We may perceive something that’s not accurate and often do. Most of the time, we may not even notice. And sometimes, life shows us the error in our perception.
A MORE CLOSE LOOK
And yet, it’s not exactly what’s happening.
Our senses don’t trick us, they are innocent.
It’s our stories – about what we sense and anything else – that tricks us.
And it’s not even our stories that trick us. They too are innocent.
We trick ourselves when we naively hold these stories as true.
And we don’t really trick ourselves because, somewhere, we know what’s going on.
EXPLORING WHAT’S GOING ON
We have the wisdom in us, and we can find it by looking a little closer at what’s going on.
We can idenitify the stories we hold as true and find what’s more true for us.
We can explore our sense fields and how our mental representations combine with the other sense fields to create our experience of the world.
We can learn to differentiate our mental representation and what’s here in immediate noticing.
We can notice that our mental representations may be more or less accurate in a conventional sense. That they are different in kind to what they point to. That they help us orient and function in the world. That they cannot hold any full, final, or absolute truth. And that reality is always different from and more than our ideas about it.

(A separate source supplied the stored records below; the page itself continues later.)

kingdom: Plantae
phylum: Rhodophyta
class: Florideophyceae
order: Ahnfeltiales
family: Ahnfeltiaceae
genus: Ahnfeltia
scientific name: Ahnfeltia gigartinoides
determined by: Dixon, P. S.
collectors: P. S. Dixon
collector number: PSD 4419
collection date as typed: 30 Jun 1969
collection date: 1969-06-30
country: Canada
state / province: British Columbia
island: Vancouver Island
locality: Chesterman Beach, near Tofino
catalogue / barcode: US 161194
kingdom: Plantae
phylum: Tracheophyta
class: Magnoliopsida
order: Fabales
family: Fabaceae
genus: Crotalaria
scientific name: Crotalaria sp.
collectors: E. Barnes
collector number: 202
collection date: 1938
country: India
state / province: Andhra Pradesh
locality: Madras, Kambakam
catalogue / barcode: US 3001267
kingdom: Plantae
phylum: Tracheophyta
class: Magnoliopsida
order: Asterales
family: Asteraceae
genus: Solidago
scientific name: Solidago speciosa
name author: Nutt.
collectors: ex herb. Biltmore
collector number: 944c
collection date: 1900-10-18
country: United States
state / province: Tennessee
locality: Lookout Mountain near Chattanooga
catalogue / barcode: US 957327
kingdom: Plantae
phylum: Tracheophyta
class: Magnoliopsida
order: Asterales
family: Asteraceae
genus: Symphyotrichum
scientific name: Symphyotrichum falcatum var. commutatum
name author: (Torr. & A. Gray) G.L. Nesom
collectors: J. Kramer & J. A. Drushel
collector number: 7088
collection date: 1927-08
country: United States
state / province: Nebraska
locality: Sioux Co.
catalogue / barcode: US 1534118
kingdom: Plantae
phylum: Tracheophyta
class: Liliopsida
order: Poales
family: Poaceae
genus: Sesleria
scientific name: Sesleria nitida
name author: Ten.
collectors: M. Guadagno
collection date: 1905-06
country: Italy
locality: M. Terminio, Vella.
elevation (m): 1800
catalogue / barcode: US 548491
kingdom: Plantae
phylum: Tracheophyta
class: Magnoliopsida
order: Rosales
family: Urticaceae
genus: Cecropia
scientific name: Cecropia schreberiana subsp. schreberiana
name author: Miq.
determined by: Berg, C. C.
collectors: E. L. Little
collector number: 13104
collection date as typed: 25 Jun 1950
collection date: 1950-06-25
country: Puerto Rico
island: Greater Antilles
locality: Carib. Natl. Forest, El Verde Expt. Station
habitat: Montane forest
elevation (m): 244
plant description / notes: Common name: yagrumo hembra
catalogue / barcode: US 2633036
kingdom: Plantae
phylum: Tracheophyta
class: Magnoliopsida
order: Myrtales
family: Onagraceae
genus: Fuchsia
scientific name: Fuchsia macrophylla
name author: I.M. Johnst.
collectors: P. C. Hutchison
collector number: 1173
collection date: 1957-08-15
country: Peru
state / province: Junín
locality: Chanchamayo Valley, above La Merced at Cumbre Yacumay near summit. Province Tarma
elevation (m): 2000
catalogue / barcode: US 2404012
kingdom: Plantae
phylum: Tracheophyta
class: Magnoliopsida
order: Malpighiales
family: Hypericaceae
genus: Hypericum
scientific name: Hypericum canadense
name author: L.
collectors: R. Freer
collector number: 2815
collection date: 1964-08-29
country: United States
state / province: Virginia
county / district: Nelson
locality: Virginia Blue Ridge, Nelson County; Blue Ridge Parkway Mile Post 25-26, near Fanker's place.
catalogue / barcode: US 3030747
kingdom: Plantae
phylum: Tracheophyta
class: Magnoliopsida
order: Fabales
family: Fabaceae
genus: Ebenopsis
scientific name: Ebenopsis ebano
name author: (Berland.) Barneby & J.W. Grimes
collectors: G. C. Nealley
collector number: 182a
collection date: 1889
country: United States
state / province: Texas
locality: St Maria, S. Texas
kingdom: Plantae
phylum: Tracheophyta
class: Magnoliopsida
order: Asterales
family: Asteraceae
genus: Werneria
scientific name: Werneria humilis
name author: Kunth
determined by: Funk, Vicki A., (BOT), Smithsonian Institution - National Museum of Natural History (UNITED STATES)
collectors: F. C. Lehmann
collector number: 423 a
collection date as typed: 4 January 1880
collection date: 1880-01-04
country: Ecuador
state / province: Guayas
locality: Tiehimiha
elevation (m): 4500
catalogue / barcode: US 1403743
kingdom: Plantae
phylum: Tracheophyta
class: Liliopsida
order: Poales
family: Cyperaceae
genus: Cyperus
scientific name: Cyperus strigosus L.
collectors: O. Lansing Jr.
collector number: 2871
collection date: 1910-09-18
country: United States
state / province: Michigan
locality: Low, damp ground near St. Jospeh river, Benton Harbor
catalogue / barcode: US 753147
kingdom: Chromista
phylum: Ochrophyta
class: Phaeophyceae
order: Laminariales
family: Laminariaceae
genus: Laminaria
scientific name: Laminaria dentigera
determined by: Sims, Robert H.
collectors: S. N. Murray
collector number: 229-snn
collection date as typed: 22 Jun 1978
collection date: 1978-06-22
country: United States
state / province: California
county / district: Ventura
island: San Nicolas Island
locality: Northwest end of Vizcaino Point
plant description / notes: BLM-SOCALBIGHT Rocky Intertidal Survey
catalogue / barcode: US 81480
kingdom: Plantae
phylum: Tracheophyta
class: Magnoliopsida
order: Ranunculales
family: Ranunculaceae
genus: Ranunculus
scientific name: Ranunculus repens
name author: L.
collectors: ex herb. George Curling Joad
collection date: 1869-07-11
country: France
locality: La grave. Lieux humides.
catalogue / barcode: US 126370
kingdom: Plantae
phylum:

DIFFERENTIATING OUR STORIES ABOUT WHAT WE ARE AND DIRECT NOTICING
We can also explore the difference between our ideas about who and what we are, and what we notice directly. In a conventional sense, we are this human self in the world, and that’s not entierly wrong. And when we look more closely, we may find what we more fundamentally are what the world to us happens within and as.
We are the field all our sense experiences, including our mental representations, happen within and as.
We are the field the world, to us, happens within and as.
How is it to live from that noticing, and as that?
DRAFT
I just heard this statement which seems a common view among many.
Our senses don’t trick us. Our senses are innocent.
If anything, it’s our stories that trick us when we naively hold them as true.
Our mind tells itself stories that it then takes as true, that’s how we trick ourselves.
And we don’t really trick ourselves because, somewhere, we know what’s going on.